Mas a IL e o CH dizem que não CHEGA! É preciso também acabar (a IL) ou reduzir (CH) a Derrama Estadual. A Derrama Estadual é uma taxa contabilizada nas receitas do IRC, mas que só é paga pelas empresas com lucros superiores a 1,5 milhões de euros, sendo que o grosso da derrama é das empresas com lucros superiores a 35 milhões de euros (em 2023, 689 milhões de euros de derrama paga pelas empresas com mais de 35 milhões de lucro, de um total de 1082 milhões). Na Derrama Estadual, as propostas da IL custariam mais 1082 milhões ao Orçamento e as do CH 329 milhões (usando os números de 2023 fornecidos pela UTAO).
Voltando ao exemplo da EDP, o desaparecimento da derrama implicaria uma nova redução de 150 milhões a pagar no IRC, usando os números de 2023. A IL e o CH garantem que essa redução de impostos seria usada pelos administradores da EDP para baixar os preços e aumentar salários, não para aumentar os lucros e os dividendos distribuídos. Claro!
Nos restantes impostos, a lógica é igualmente sempre a mesma. A IL propõe, por exemplo, reduzir os últimos escalões do IRS para 28%, ou seja, colocar os mais ricos, e só esses, a pagar quase metade do IRS que pagam actualmente (e recordamos que o IRS é para todos os rendimentos dos contribuintes singulares, não apenas os do trabalho). E explica que o seu projecto é baixar esse imposto até os 15% para os mais ricos. Também há propostas para reduzir o que pagam os senhorios de IRS. E o IRS Jovem vai servir, essencialmente, para que os jovens de maiores rendimentos tenham um benefício fiscal que de nada servirá à maioria de jovens cujos salários rondam o Salário Mínimo.
Finalmente, o PS
Este texto não ficaria completo sem uma referência ao PS. Sofrendo a mesma pressão que sofrem os restantes partidos da política de direita, e sendo cúmplice com o resultado final, ele ocupa um lugar fundamental na estratégia da progressiva redução dos impostos sobre as camadas privilegiadas. O seu papel é assumir que a luta, que o espectro de opções «realistas» é entre o que está e o que propõe a direita.

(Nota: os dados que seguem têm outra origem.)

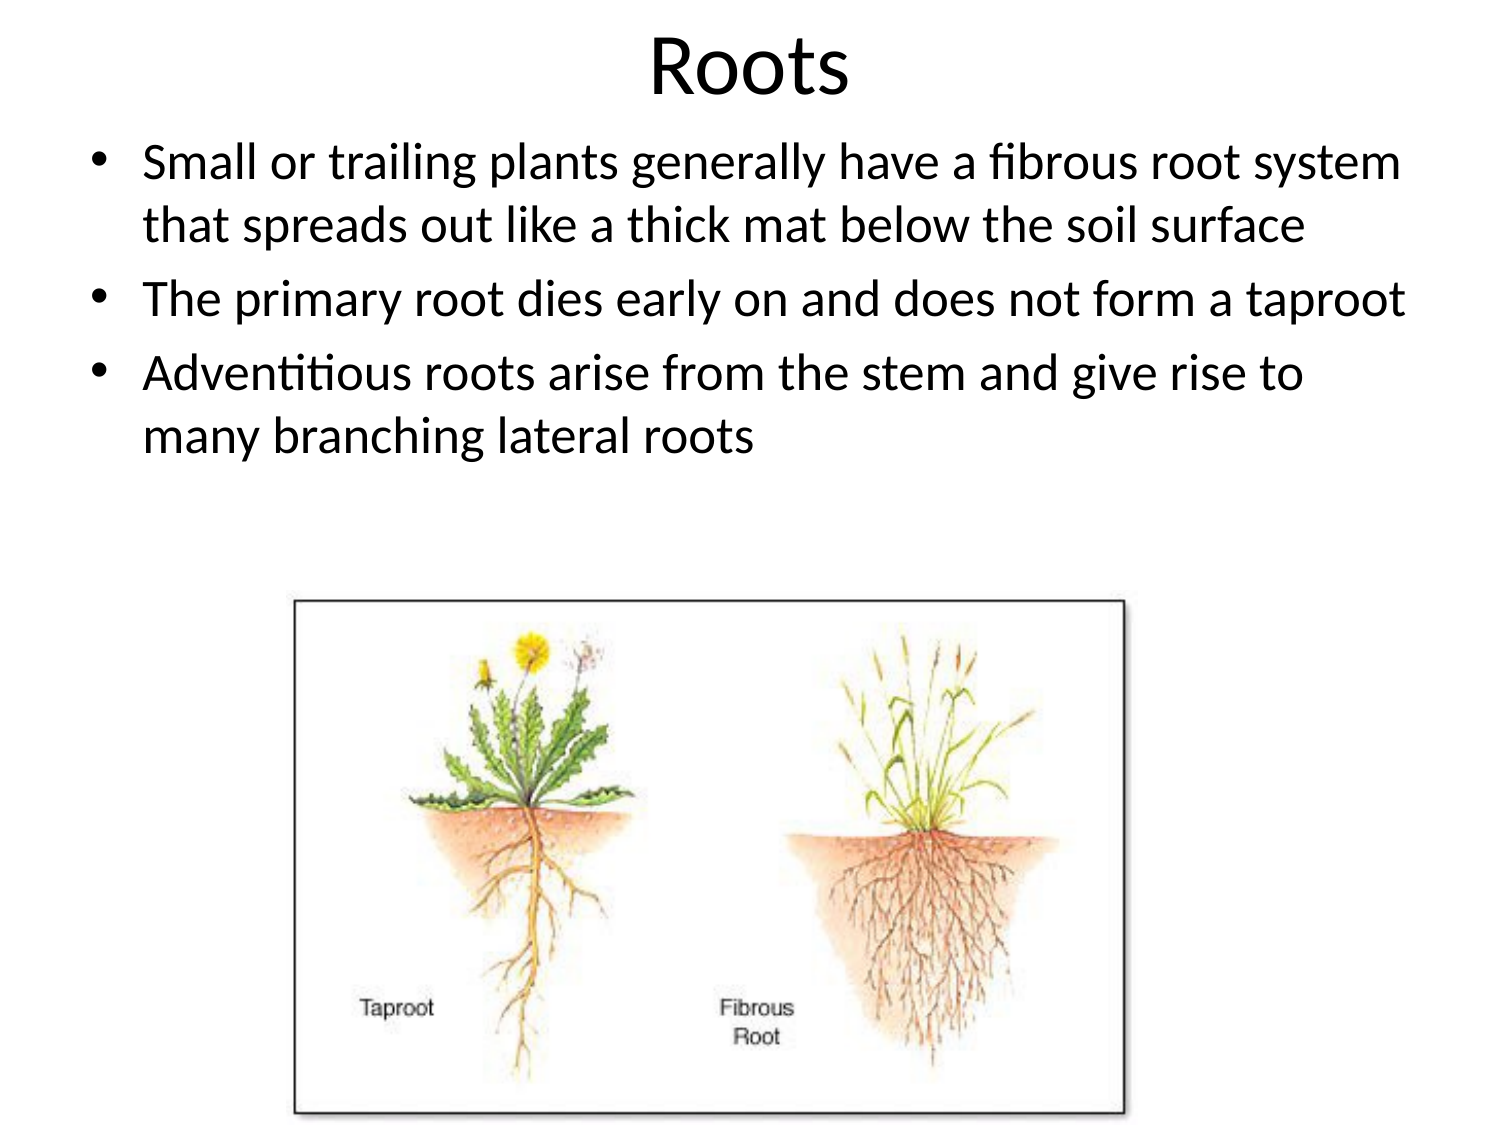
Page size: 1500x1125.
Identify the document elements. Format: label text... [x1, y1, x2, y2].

picture [286, 590, 1138, 1125]
title Roots [75, 0, 1425, 119]
list Small or trailing plants generally have a fibrous root system that spreads out like a thick mat below the soil surface The primary root dies early on and does not form a taproot Adventitious roots arise from the stem and give rise to many branching lateral roots [75, 119, 1425, 563]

Permitindo apresentar como vitória uma «ligeira redução» no IRC, usando a gasta desculpa do «podia ser pior».
«A IL e o CH garantem que essa redução de impostos seria usada pelos administradores da EDP para baixar os preços e aumentar salários, não para aumentar os lucros e os dividendos distribuídos. Claro!»

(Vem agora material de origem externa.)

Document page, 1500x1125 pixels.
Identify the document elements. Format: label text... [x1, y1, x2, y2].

Sem o PS a fazer de esquerda do sistema, o que estaria em debate, era se se deveria reduzir o IRC ou aumentar o IRC (já alguém ouviu falar das propostas do PCP para aumentar o IRC sobre os lucros superiores a 250 milhões de euros?). Era se se deveria reduzir o IRS dos mais ricos ou se estes deveriam ser taxados por todos os seus rendimentos (englobamento obrigatório acima de 83 mil euros como propõe o PCP). Era como se acabam com os benefícios fiscais ao grande capital que custaram, só em deduções à colecta no IRC, um total de 1087 milhões de euros no ano de 2023 (governo de maioria absoluta PS). Era como se consegue corrigir o desvio anticonstitucional na carga fiscal, com o peso crescente dos impostos indirectos, mais injustos (e por isso o PCP propõe baixar o IVA da electricidade, gás e telecomunicações, tudo com incidência directa e controlável sobre os preços cobrados às famílias).
A deslocação do debate político e mediático para a direita, dirigida pelos interesses das classes privilegiadas, só é possível pelo papel activo nesse estratagema do conjunto dos partidos da política de direita – PS, PSD, CDS, IL, CH.
- 1. E já agora, uma nota de rodapé. Nas eleições, a IL propunha 15% como taxa de IRC. Na altura dissemos que era apenas um passo na corrida para zero. Como o PSD já colocou a fasquia nos 15%, a IL avança com 12%, assim confirmando que o seu projecto é eliminar o IRC e colocar todas as receitas fiscais sobre os ombros dos trabalhadores.